Repéré grâce au FBI, il séduisait de jeunes mineures sur internet


Un jeune homme au profil inhabituel a été jugé, hier à Angers, pour corruption de mineur, détention et diffusion d’images pornographiques.

Franck, 28 ans, a l’air d’être un garçon charmant. Il a une gueule d’ange, est ingénieur à Nantes et semble avoir une vie sociale « normale ». Pourtant, il a dérapé, gravement.

En 2012, le FBI enquête, aux États-Unis, sur des échanges d’images à caractère pédophile. Leurs investigations permettent de remonter jusqu’à l’adresse mail de Franck. Une enquête est alors ouverte par la gendarmerie, en France. Elle permet d’identifier le garçon de 28 ans, qui est interpellé à Angers et placé sous contrôle judiciaire le 13 septembre dernier.

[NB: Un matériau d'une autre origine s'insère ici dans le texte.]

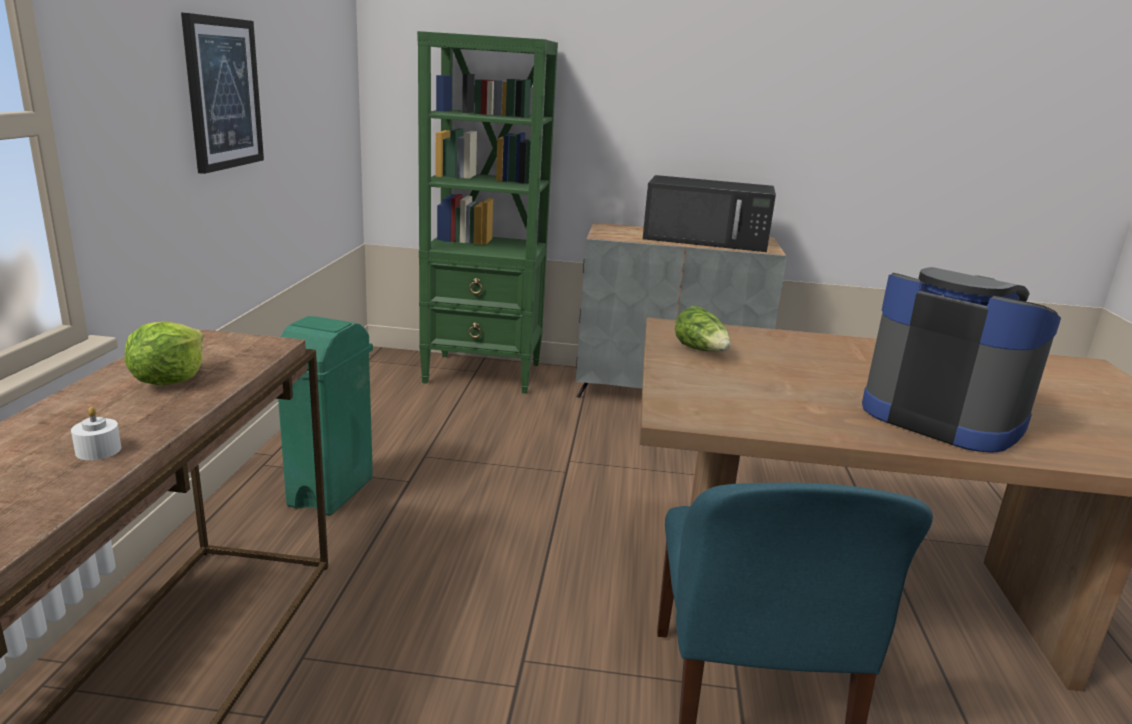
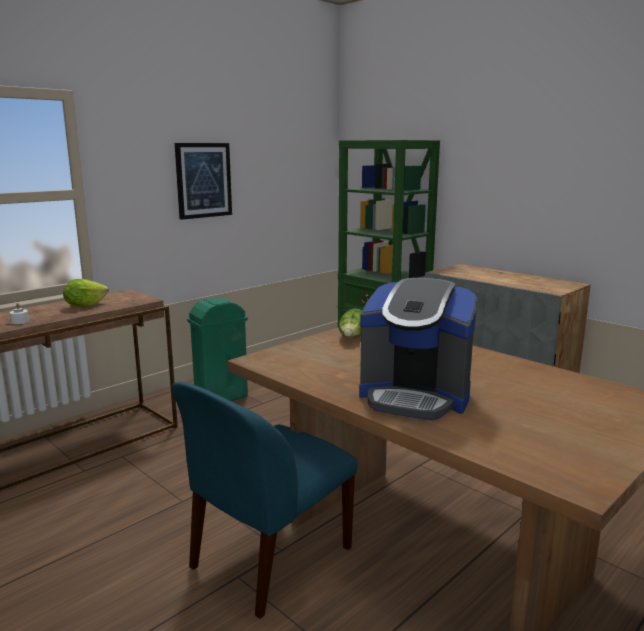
camera: 40 degrees right, 5 degrees down
black microwave [643,175,776,252] -> none
coffee machine [862,267,1061,453] -> coffee machine turned 120 degrees clockwise [359,278,477,420]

Aujourd’hui ingénieur à Nantes, il était étudiant en Anjou au moment des faits. En garde à vue, il a reconnu la détention et la diffusion d’image pédo-pornographiques. Il a aussi reconnu qu’avec le temps, il n’était plus intéressé par ces seules images et a voulu de vrais « contacts ».

Il s’est alors inscrit sur des sites internet pour discuter avec des jeunes filles. Des très jeunes filles, de 12 à 17 ans. Lui-même a menti sur son âge. Il a d’abord séduit une Brésilienne de 14 ans, à qui il a demandé avec insistance des photos et vidéos d’elle, très intimes. Quand elle a cessé de vouloir échanger avec lui, il a tout balancé en ligne.

Chantage affectif

Mais ça ne s’est pas arrêté là. Les échanges virtuels ne suffisant plus, Franck a voulu rencontrer une jeune fille. En insistant, en faisant« du chantage affectif »comme l’a noté la procureur de la République Isabelle Juneau, il est arrivé à ses fins : un rapport sexuel« très glauque »dans sa voiture, avec une adolescente de 16 ans…

Les avocats des parties civiles, défendant les intérêts de deux jeunes victimes, ont noté la« lâcheté »du prévenu, un adulte« faisant du chantage aux sentiments derrière son écran ».

Pour la défense du prévenu, Me Céline Tavenard a insisté sur les regrets de son client et s’est interrogé sur le problème posé par la facilité d’accès à certains sites de discussion.

Le tribunal a suivi les réquisitions du parquet et a condamné l’ingénieur de 28 ans à 12 mois de prison avec sursis.